AI tools, particularly with cameras, could easily help to draw attention to the important parts of a scene. They could help bring relevant information into focus (e.g., what form elements are unfinished), or if they know what you are seeking, highlight relevant words on a page or in parts of a scene. Any number of possibilities come to mind. When entering a hotel room for the first time, people want to know where the light switches are, how to change the temperature, and where the outlets are to recharge their devices. Imagine looking through your glasses and having these things highlighted in your view.

Wayfinding

Given successes with Lidar and automated cars, it seems likely that the type of heads-up display I just mentioned could also bring into attention the highway exit you need to choose, that tucked away subway entrance, or the store you might be seeking in the mall. Much like game playing, it could show two views—the immediate scene in front of you, and a bird’s-eye map of the area and where you are in that space.

Memory/Language

We work with a number of major retailers and financial institutions who seek to provide personalization in their digital offerings. By getting evidence through search terms, clickstreams, communications, and surveys, one could easily see the organization and the terminology of the system being tailored to the individual. Video is a good example, where some customers might be just starting out and need a good camera for YouTube videos, while others might be seeking specific types of ENG (electronic news-gathering) cameras with 4:2:2 color, etc. Neither group really wants to see the other’s offerings in their search, and the language and detail that each group needs would be very different.

Decision Making

I have discussed the fact that problem solving is really a process of breaking down large problems into their component parts and solving each of these subproblems. In each step, you have to make decisions about your next move. Buying a printer is a good example. A design studio might want a larger-format printer with very accurate colors. A law firm might want legal paper handling, good multiuser functionality, and the ability to bill the printing back to the client automatically. A parent with school-aged kids might want a quick, durable color printer all family members can use. By asking a little about the needs of the individual, and supporting each of the microdecisions that need to be made along the way (e.g., What is the price? How much is toner? Can it print on different sizes of paper? Do I need double-sided printing? What reviews are there from families?), the ML/AI might be able to intuit the types of goals the individual might have. The individual’s location in the problem space might suggest exactly what that person should and shouldn’t be presented with at this time.

Emotion

Perhaps one of the most interesting possibilities is that increasingly accurate systems for detecting facial expressions, movement and speech patterns can ascertain the user’s emotional state, which could be used to moderate the amount presented on a screen, the words used (perhaps the user is overwhelmed and wants a simpler route to an answer).

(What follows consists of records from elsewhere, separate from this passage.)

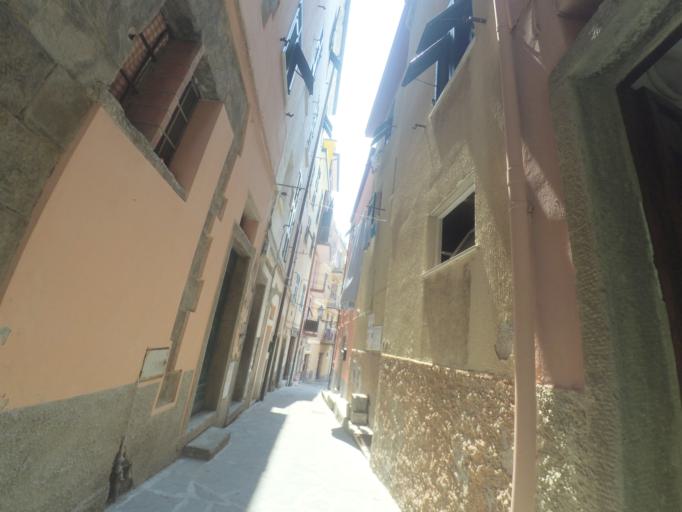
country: IT
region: Liguria
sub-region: Provincia di La Spezia
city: Riomaggiore
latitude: 44.1071
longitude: 9.7299
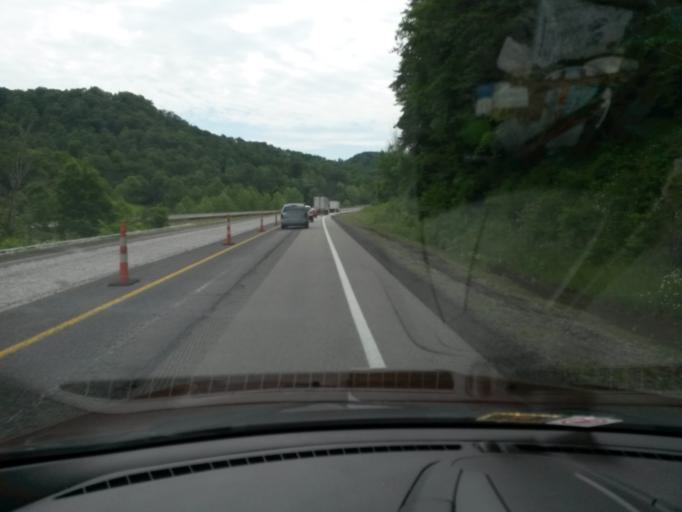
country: US
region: West Virginia
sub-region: Braxton County
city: Sutton
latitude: 38.7338
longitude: -80.6758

Endless possibilities abound, but they all revolve around what the individual is trying to accomplish, how they think they can accomplish it, what they are looking for right now, the words they expect, how they believe they can interact with the system, and where they are looking. I hope that framing your problem in terms of the Six Minds will allow you and your team to exceed all previous attempts at satisfying your users with a brilliant experience. I hope you can heighten every one of your users’ cognitive processes in reality, just as that fictional team of scientists augmented the physical capabilities of the Six Million Dollar Man.

Concrete Recommendations

• Suggest different ways of training AI systems explicitly for semantics (rather than skipping this).
• Consider explicitly training AI systems in specific types of syntactic patterns that were less common in the findings you collected.
• Think about how you want to augment cognition (directing attention, encouraging certain kinds of interactions, providing information persuasively, etc.).